Çünkü Yezid, İslam dinine ve kanunlarına saygı göstermemekle yetinmeyip, İslam’ı açıktan açığa ezmeğe girişen bir kişiydi.
Halbu ki onun geçmişleri (babası), dinin kanunlarına, din adına muhalefet ediyorlar ve zahirde dine saygı gösteriyorlardı. Hatta halkın inandığı Peygamber (s.a.a.) ve sair dini şahsiyetlere yardım edip, onların yanında bulunmuş olmakla iftihar ediyorlardı.
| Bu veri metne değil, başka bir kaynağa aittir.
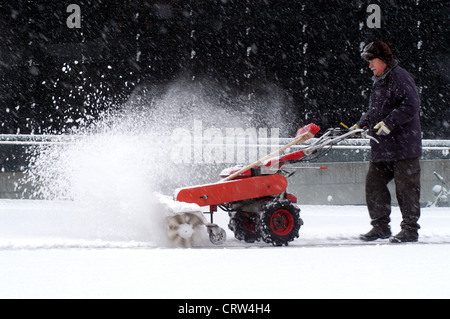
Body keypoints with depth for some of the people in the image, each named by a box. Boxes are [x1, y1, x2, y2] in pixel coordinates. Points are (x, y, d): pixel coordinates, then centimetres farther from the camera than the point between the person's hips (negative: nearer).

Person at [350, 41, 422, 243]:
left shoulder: (400, 78, -10)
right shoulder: (379, 82, 19)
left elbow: (411, 105, -19)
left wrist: (389, 123, -24)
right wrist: (361, 124, 14)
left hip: (403, 144, -9)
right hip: (381, 147, 9)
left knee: (406, 187, -5)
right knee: (374, 184, 6)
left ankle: (410, 229, 1)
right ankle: (380, 226, 14)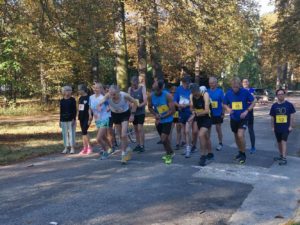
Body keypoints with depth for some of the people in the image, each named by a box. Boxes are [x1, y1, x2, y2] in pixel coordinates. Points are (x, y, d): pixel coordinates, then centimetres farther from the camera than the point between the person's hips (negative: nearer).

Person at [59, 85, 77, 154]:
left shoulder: (72, 100, -1)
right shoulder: (61, 101, 8)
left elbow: (74, 110, -3)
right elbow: (61, 111, 12)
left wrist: (74, 119, -10)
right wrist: (60, 120, 10)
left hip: (71, 119, -3)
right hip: (63, 120, 3)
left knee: (71, 133, -2)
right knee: (65, 134, 6)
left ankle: (72, 148, 5)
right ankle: (66, 148, 15)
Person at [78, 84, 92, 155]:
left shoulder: (88, 98, -11)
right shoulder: (80, 98, 12)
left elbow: (90, 108, -13)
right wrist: (78, 116, 14)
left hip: (87, 117, -8)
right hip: (81, 117, 8)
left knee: (84, 132, -12)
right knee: (83, 133, 9)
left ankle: (89, 147, 1)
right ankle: (85, 148, 14)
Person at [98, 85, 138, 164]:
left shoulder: (124, 95, -29)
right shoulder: (108, 96, -26)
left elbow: (135, 102, -15)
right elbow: (101, 102, -37)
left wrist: (132, 114, -14)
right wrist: (100, 104, -59)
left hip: (125, 114, -3)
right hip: (115, 114, 3)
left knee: (124, 135, -15)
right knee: (121, 135, 12)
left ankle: (124, 154, -2)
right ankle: (127, 149, 35)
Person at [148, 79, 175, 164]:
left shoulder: (168, 96, -22)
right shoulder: (151, 96, -10)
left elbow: (172, 110, -19)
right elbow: (150, 107, 6)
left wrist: (162, 117, -20)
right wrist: (155, 115, -12)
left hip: (167, 120, -5)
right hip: (158, 121, 5)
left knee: (163, 139, -14)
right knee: (164, 138, 18)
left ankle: (169, 154, 10)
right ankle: (170, 153, 40)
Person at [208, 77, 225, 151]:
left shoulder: (220, 91, -6)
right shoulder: (207, 91, 1)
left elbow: (223, 103, -4)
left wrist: (223, 113, -6)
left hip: (217, 114, -3)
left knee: (218, 129, 7)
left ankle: (220, 143, 21)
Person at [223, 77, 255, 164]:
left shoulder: (245, 92, -14)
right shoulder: (228, 93, -7)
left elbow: (253, 102, -4)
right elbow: (224, 104, 7)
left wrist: (246, 111, -17)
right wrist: (228, 109, -15)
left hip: (243, 118, -4)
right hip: (233, 118, 4)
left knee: (240, 135, -19)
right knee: (236, 136, 15)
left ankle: (243, 154, -1)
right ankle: (240, 152, 38)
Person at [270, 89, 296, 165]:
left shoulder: (289, 104, -5)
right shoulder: (274, 106, 3)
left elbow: (292, 116, -2)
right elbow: (272, 117, 8)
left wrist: (291, 126, -6)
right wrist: (273, 127, 6)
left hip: (286, 127, -4)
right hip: (277, 128, 4)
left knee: (283, 141, -13)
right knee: (279, 142, 15)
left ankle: (284, 158, -14)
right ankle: (281, 156, 31)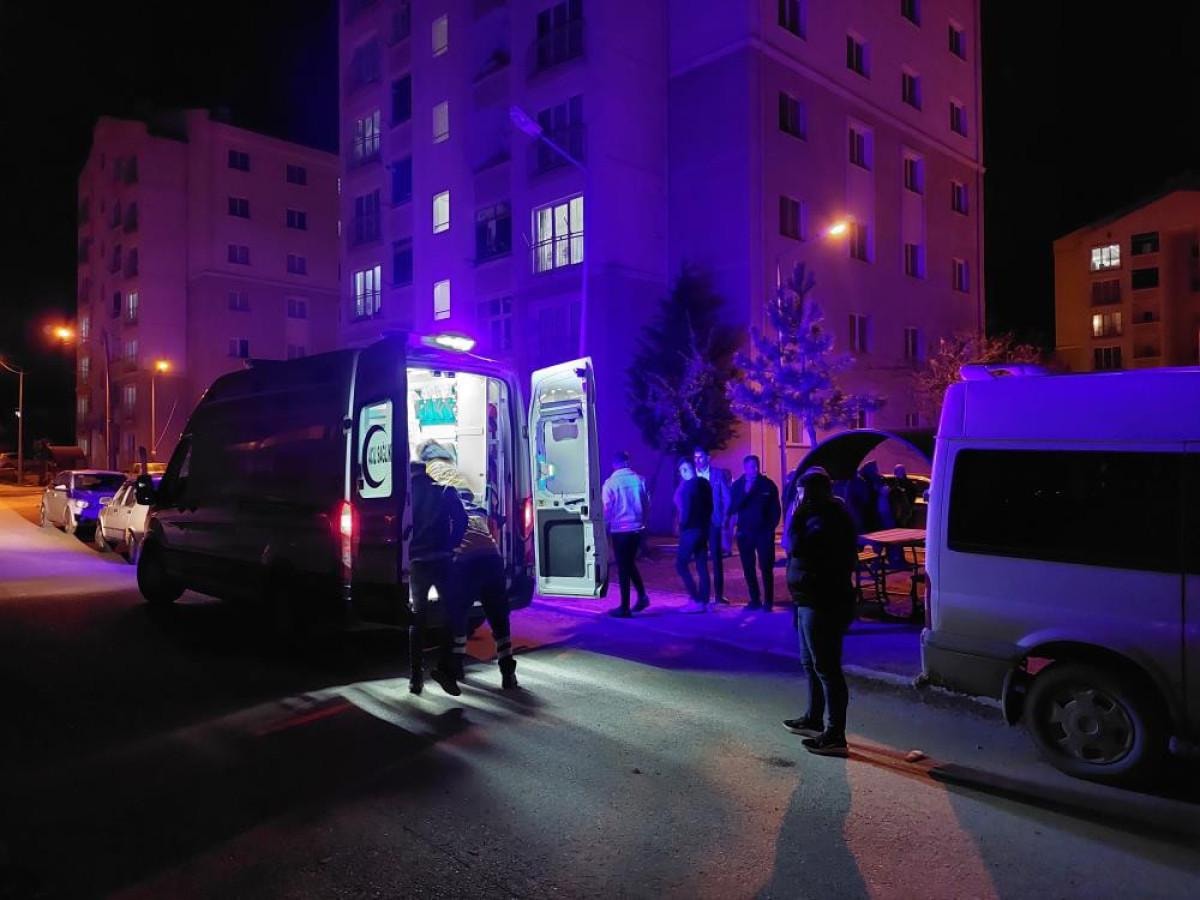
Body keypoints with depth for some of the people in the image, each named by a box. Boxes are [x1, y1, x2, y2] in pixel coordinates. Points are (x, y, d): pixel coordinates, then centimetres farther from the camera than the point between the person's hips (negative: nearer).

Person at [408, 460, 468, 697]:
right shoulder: (444, 491, 2)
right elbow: (460, 520, -8)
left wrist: (407, 553, 15)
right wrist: (450, 547, 1)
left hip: (416, 562, 2)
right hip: (440, 560, -2)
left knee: (417, 618, 12)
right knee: (453, 612, 6)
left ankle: (416, 677, 12)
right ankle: (446, 669, -7)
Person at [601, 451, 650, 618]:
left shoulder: (610, 483, -10)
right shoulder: (639, 480, -2)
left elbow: (607, 509, -8)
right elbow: (647, 504, 3)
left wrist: (606, 526, 8)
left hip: (619, 530, -3)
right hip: (637, 528, 4)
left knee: (623, 567, 5)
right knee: (630, 563, 22)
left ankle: (624, 607, 9)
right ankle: (642, 596, 17)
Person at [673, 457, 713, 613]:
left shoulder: (686, 486, -14)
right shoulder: (704, 483, 9)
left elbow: (686, 509, -17)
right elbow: (709, 506, 12)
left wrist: (682, 525, -4)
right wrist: (705, 522, 16)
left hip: (690, 530, -8)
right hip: (703, 529, 8)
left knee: (681, 564, -2)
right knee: (702, 566, 9)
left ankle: (696, 600, -5)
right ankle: (703, 601, 11)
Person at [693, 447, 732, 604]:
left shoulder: (718, 474, 1)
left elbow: (727, 497, 1)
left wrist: (725, 518, -6)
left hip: (714, 522, -1)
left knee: (717, 558, 3)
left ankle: (719, 594, 9)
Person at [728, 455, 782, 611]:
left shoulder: (768, 484, 0)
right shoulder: (738, 485, 2)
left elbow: (776, 509, 5)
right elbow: (732, 509, -6)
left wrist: (771, 527, -3)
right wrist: (745, 492, -16)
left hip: (764, 532, -2)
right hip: (745, 532, 2)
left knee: (766, 568, -4)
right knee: (749, 569, 4)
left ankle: (768, 601, 0)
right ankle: (755, 600, 12)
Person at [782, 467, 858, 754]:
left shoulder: (829, 519, -20)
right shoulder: (824, 514, 13)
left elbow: (798, 548, -27)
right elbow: (802, 550, 19)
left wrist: (797, 515, -19)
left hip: (824, 605, -11)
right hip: (813, 601, 11)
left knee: (827, 668, -4)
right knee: (811, 664, 21)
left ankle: (835, 735, 4)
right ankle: (813, 720, 35)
İşte buralardan, bazı tarihçilerin İmam Hasan ve İmam Hüseyin hakkında ortaya sürdükleri görüşlerin yanlış olduğu aydınlığa kavuşmuş oluyor. Bazıları diyorlar ki: İmam Hasan ve İmam Hüseyin iki değişik tabiata sahiptiler; İmam Hasan sulhsever idi. Kırk bin askeri olmasına rağmen barışı kabul etti. Fakat İmam Hüseyin savaşı tercih etti ve kırk kişi adamı olmasına rağmen Yezid‘le savaşa kalktı.
Bu söz yanlıştır, çünkü görüyoruz ki Yezid’e biat etmeyi kabul etmeyen İmam Hüseyin (a.s), on yıl kardeşi gibi Muaviye’nin hükümeti döneminde yaşadı ama hiçbir zaman muhalefet etmedi. Gerçekten de İmam Hasan ve İmam Hüseyin Muaviye ile savaşsalar da öldürüleceklerdi ve onların ölümünün İslam’a hiçbir faydası olmayacak; kendisini doğru yolda gösteren, sahabe, vahiy yazarı ve müminlerin dayısı olarak tanınan, her hileye başvuran Muaviye’nin siyaseti karşısında etkili olmayacaktı. Kaldı ki elindeki imkânları kullanıp, onları kendi dostları vasıtasıyla öldürtüp de kendisi yas tutabilir ve kanlarını almaya kalkabilirdi. Nitekim üçüncü halifeye de aynen böyle yapmıştı.